10. Does the organisation participate or have any say in the audit process? At what point in time will the organisation be advised that the doctor is under audit?

The Department will contact the organisation as soon as it is satisfied that there is a relationship between the practitioner and the organisation in relation to the services being audited.

Both the organisation and the practitioner will be provided an opportunity to supply documents, and make submissions prior to a shared debt determination being made.

A notice of intention to share the debt will be issued to both parties and submissions on the proposed outcome will be invited. These submissions will be considered by the decision-maker prior to making a decision.

After a decision, both parties will have the opportunity to apply for a review of the decision.

11. Can a health practitioner or organisation agree to take responsibility for all debts raised absolving the other party of responsibility?

During the course of an audit a practitioner or organisation may advise the Department that they wish to acknowledge a debt and repay the amount owing. The decision-maker may decide in these circumstances not to make a shared debt determination because it would not be fair and reasonable to do so. However, this decision would be based on the evidence before the decision-maker and not solely on the basis that the practitioner or organisation offered to repay the debt. The decision maker would consider the responsibility the practitioners have to ensure that claims made under their provider number are correct and whether the secondary debtor:

  • could have controlled or influenced the making of the false or misleading statement;
  • obtained a direct or indirect financial benefit from the making of the false or misleading statement, and/or there are other factors that make it fair and reasonable for a shared debt determination to be made.
12. Will the Scheme apply retrospectively?

The Scheme will only apply to audits commenced from 1 July 2019 in relation to services provided from 1 July 2018 onwards.

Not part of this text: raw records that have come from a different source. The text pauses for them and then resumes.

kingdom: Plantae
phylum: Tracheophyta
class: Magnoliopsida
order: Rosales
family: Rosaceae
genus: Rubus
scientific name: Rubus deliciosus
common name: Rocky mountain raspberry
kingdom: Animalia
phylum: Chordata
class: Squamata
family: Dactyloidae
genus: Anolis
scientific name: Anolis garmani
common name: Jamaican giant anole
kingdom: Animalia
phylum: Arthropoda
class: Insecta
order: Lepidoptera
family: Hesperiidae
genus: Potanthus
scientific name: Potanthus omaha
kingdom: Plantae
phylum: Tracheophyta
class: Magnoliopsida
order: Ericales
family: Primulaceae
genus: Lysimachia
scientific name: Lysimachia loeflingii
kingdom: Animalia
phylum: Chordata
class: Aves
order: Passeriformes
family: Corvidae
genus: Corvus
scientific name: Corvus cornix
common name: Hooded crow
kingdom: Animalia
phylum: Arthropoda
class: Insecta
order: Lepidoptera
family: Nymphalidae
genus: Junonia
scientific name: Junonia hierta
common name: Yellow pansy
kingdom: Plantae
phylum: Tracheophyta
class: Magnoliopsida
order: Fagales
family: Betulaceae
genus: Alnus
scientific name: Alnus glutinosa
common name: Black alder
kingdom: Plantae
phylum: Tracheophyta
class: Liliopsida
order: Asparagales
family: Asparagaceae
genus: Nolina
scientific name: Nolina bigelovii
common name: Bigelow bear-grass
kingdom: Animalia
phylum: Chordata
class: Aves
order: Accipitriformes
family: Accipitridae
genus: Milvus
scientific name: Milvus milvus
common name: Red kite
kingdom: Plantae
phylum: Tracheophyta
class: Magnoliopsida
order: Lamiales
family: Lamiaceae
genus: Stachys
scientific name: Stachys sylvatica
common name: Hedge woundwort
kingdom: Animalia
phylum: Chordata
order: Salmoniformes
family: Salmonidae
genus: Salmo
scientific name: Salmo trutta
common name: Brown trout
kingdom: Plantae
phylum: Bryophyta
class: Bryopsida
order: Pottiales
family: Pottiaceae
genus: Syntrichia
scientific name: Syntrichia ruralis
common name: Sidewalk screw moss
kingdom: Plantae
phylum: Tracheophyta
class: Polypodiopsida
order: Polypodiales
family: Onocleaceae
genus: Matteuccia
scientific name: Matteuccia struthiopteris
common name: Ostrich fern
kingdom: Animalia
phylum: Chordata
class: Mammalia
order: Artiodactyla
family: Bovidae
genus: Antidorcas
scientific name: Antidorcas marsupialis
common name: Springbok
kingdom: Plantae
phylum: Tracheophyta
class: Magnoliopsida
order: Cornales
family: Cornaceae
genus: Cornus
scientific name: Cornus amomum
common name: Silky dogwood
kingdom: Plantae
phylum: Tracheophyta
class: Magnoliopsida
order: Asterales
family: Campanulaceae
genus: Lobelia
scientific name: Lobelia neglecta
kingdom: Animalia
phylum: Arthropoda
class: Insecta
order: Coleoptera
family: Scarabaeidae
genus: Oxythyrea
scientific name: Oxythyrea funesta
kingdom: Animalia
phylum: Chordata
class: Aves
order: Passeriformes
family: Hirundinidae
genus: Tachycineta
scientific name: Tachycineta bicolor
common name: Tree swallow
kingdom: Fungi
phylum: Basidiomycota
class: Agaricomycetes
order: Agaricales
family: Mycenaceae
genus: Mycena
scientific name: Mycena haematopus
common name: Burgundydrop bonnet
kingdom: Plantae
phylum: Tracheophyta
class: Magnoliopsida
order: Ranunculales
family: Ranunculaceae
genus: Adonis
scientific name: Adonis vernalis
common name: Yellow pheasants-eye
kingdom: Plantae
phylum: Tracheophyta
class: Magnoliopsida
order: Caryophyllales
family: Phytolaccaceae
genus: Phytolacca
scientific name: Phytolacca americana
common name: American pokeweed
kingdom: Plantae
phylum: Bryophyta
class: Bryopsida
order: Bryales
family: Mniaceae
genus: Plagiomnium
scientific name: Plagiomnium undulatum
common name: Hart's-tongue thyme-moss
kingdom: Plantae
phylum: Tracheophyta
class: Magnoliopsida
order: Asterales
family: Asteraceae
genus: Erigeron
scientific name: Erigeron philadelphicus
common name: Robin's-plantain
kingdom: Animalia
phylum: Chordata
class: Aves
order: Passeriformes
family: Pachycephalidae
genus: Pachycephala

If you are the subject of a Medicare audit you will receive a letter containing a request for documents. The letter will clearly identify if the Shared Debt Recovery Scheme could apply in relation to that audit.

13. Will the debts be recoverable from businesses that go into liquidation or an individual who declares bankruptcy?

The Department will take all appropriate and available action to recover debts owed to the Commonwealth.

14. Can a contractual arrangement between a Medicare provider and an organisation indemnify either party from owing a debt under the Scheme?

There is no provision in the Health Insurance Act that enables either party to be indemnified from the Scheme. When making a decision to share the debt, the Department will consider:

  • whether the relationship of the secondary debtor with the primary debtor was such that the secondary debtor could have controlled or influenced the circumstances that led to the making of the false or misleading statement to which the debt relates;
  • whether the secondary debtor directly or indirectly obtained a financial benefit from the making of the false or misleading statement;
  • whether any other factors in all the circumstances of the case make it fair and reasonable for the determination to be made.
In considering these factors, the Department is not bound to any terms or conditions in a contract between the primary and secondary debtor including those that would seek to indemnify either party.

The Department encourages parties to seek legal advice in relation to employment or other contractual arrangements which seek to indemnify either party from a compliance debt.

In addition, it is important that practitioners whose provider numbers are used to claim Medicare benefits retain responsibility for ensuring that claims being made in their name could not constitute a false or misleading statement. The Department encourages practitioners to ensure they regularly review claims made on their behalf and have oversight of billing for services they provide.